- The fabric must be perfectly still. Especially on knits & any fabric with 'give', I start with an iron-on tear away stabilizer, I apply this directly to the back of the item I am stitching. Why? Because that way the threads of the item have something to grip to, & you have just greatly reduced the likelihood of the item shifting. After stitching the design, carefully tear off any excess stabilizer.
- Now you need stabilizer in the hoop. You can hoop together the stabilizer + the item to be stitched. Or, hoop only stabilizer then use some spray adhesive to adhere the item directly to the stabilizer in the hoop. That's my preferred method, you do what suits you. I hoop cut-away medium weight stabilizer. I am a cheapskate & have tried numerous cheap stabilizers. Don't waste your time or money, buy a good medium weight cut-away as an all-around stabilizer.
- You must use embroidery thread on top, & specific bobbin thread in the bobbin. Stitching with regular sewing thread will not work, nor will using regular weight thread in the bobbin. Embroidery bobbin thread is finer than regular thread, it will make it possible to stitch small details, outlines, etc correctly.
- Make sure the stitch tension on your machine is adequately set. Since every machine is different, I leave it to you to research your machine & the specific settings. If the tension is off, you will see spaces.
I almost always use a lightweight iron-on interfacing (a sewing product) on the back of the appliqué fabric, it makes it more stable, less likely to bunch & shrink after washing, also keeps the edges neater when you cut it. Once in a while I use a heavier fabric that doesn't need anything on the back, like corduroy or burlap. Also, you can use an iron-on stabilizer (an embroidery product) on the back of the shirt you're embroidering on, it also helps stabilize the entire design.
- hoop stabilizer with what you're stitching on, as I said above: You can hoop together the stabilizer + the item to be stitched. Or, hoop only stabilizer then use some spray adhesive to adhere the item directly to the stabilizer in the hoop. That's my preferred method, you do what suits you.
- If making a patch then hoop only a medium weight stabilizer
- stitch the Placement round (bright green in my designs)
- place the prepared fabric over the Placement stitching, make sure there's enough fabric to extend past stitching, a little spray adhesive can help hold it in place
- stitch the Tackdown round, which is a small straight stitch forwards then backwards around the perimeter
- remove the hoop from the machine - do NOT remove the fabric from the hoop!

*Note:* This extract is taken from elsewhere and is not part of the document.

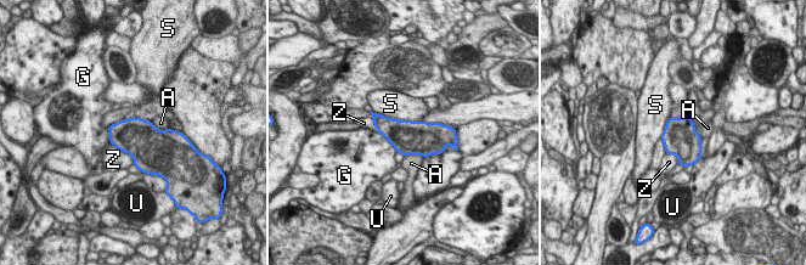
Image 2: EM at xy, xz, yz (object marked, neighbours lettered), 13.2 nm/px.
act=accept each=A:other,G:other,S:other,U:other,Z:other border=2:(372, 111), (393, 118), (421, 122) found='continuous, no second cell'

Carefully clip close to the stitching. How close? Not close enough to let the fabric pull away from the tackdown stitches, but close enough to let the satin stitches cover the edge.
- put hoop back on machine, stitch the satin Edge round
- stitch any remaining rounds
I love making masks! My kids had them for dress up & make believe. And oh yeah for Halloween too! I do use a satin edge for my mask, even with the wonderful sparkle vinyls I prefer it. With the satin edge, it leaves so many fabric options open, not just vinyl or felt that won't fray. For woven fabrics like cotton, I apply an iron-on interfacing on the back before stitching, it makes a better weight mask.
- I hoop a medium weight stabilizer, not the fabric.
- Stitch the first color, shows placement of the mask.
- Put your fabric on the hoop, covering the placement stitches, use a little spray adhesive to hold it on.
- Stitch the tackdown, remove the hoop from the machine. Don't remove the fabric from the hoop.
- Clip the outside of the mask close to the stitching. Inside the eye sections: Clip only the fabric, don't clip the stabilizer.
- Continue stitching. When finished carefully cut away the stabilizer from the outside of the mask, & from inside the eye sections. Stitch on some elastic, ribbon, or yarn & you are set to go.
- Question: Why don't your masks include placement & stitching for elastic or ribbon to tie the masks on?
- Answer: My early masks did include this, but my test stitchers didn't like it. The most common reason given was the placement is a little different depending on the size of the child wearing the mask. What seemed to work well on my elementary age kids didn't work so well on little toddlers. So that's why I stopped putting placement & stitching for elastic or ribbon on the masks. You get to choose exactly where to place the elastic, ribbon, or yarn to make your child's mask fit well.